Et Al ? Eh bien son rôle est à la fois très présent, puisqu’il apparaît régulièrement tout au long du film (mais il faut quand même attendre la 37e minute pour le voir), et mineur, puisqu’il n’apparaît que dix minutes (sur 1 heure 54) et que ces dix minutes sont décomposées en… dix scènes ! Quatorze secondes pour la plus courte, 3 minutes 18 pour la plus longue :

– 54 secondes,

– 1 minute 35,

– 58 secondes,

– 1 minute,

– 31 secondes (sa première scène debout, je commençais à me demander si on allait le voir assis tout le film),

– 3 minutes 18 (belle scène intimiste dans une voiture, de nuit, avec les mains d’Al faisant un bruit feutré en glissant sur le volant, tant la prise de son est très fine dans ce film…),

– 14 secondes,

– 1 minute,

– 16 secondes,

– et 19 secondes (jolie scène de danse en contre-jour).

Son rôle est intéressant : escroc un peu vulgaire, qui dîne dans son bain à 16 h et porte un peignoir en tissu léopard, voix ultra-rauque et basse, marié à une femme qui a clairement plus d’un demi-siècle de moins que lui — l’année de naissance de l’actrice ukrainienne Sasha Neboga n’est cependant pas présente sur Internet — et qui ressemble plus à une call-girl qu’à une épouse (c’est dommage, car on la voit fraîche et rayonnante sur Internet, son rôle aurait pu être bien moins cliché, et je trouve profondément inélégant de la part de la production que son nom ne figure pas dans le casting sur Wikipédia, et ce, dans toutes les langues disponibles), mais (je reviens au personnage d’Al) calme, posé, patient, visiblement fidèle et pudique en amitié.

Un détail que j’ai beaucoup aimé : son personnage regarde l’heure sur sa montre, et Al regarde d’abord le dessus de son poignet avant de tourner le bras, car le cadran de sa montre est positionné sous son poignet.

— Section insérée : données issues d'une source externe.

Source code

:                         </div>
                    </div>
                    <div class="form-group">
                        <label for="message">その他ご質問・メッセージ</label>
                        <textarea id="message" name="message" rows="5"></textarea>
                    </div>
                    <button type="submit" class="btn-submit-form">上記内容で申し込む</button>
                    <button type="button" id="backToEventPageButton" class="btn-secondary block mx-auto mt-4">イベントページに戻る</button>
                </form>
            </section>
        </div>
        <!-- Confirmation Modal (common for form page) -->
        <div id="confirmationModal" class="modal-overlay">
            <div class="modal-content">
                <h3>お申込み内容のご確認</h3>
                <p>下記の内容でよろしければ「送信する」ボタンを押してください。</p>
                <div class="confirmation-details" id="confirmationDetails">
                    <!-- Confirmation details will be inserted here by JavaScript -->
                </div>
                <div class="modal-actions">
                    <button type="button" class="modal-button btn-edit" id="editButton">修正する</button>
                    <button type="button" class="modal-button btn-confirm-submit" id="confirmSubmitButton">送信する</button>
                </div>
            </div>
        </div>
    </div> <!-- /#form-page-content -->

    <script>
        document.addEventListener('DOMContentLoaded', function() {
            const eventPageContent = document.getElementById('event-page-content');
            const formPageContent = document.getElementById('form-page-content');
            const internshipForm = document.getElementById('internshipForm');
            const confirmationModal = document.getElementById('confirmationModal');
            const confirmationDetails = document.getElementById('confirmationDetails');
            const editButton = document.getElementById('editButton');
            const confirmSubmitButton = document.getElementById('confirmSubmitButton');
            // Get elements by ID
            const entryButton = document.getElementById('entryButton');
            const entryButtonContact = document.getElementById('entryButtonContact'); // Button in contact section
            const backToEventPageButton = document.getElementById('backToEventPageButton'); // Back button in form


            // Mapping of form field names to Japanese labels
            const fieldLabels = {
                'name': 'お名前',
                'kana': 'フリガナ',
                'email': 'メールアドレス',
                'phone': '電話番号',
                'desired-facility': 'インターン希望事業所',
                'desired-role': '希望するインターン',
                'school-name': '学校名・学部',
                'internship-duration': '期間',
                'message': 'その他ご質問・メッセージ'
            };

Le genre de détail apparemment inutile, mais dont il est coutumier dans son jeu…. N’importe quel acteur se serait contenté de regarder directement le cadran sur le côté interne du poignet.

 

Mises en abyme (il y en a beaucoup, six) :

– Al est dans son bain, avec sa jeune épouse se vernissant les ongles des pieds juste à côté de lui : difficile de ne pas penser à la célébrissime scène de Scarface où Al/Tony Montana est dans sa (très grande) baignoire, avec sa jeune épouse assise à sa coiffeuse ;

– la même scène m’a aussi fait immédiatement penser à la scène (beaucoup plus classe) de Serpico où Al/Frank Serpico est dans une baignoire avec sa compagne ;

– Al avec un comparse utilisant une trieuse de billets de banque, bref décalque d’une scène dans Scarface (qui comptait elle-même une mise en abyme, un personnage disant avoir tourné avec Brando, et Al/Tony Montana restant impassible en entendant cette anecdote !) ;

– les quelques plans où l’on voit l’épouse d’Al faisant répéter des danseuses classiques (avec Mozart en bande-son), Al étant dans une pièce en surplomb, font complètement penser à la célébrissime scène de L’Impasse où le personnage d’Al surplombe le cours de danse de Gail, la jeune femme qui était sa compagne avant ses années de prison, et qui va le redevenir ;

– dans son ultime apparition dans le film, Al danse fugacement un tango réduit au minimum (vu son âge), et l’on pense dans la seconde au célébrissime tango du Temps d’un week-end ;

– il est permis de penser qu’Al ironise un peu sur lui-même quand son personnage dit qu’il a presque 90 ans (alors qu’Al n’en avait « que » 82 et demi au moment du tournage) et qu’il a divorcé d’une précédente épouse alors que son épouse actuelle n’était pas encore née (possible private joke en lien avec l’âge de ses trois dernières compagnes).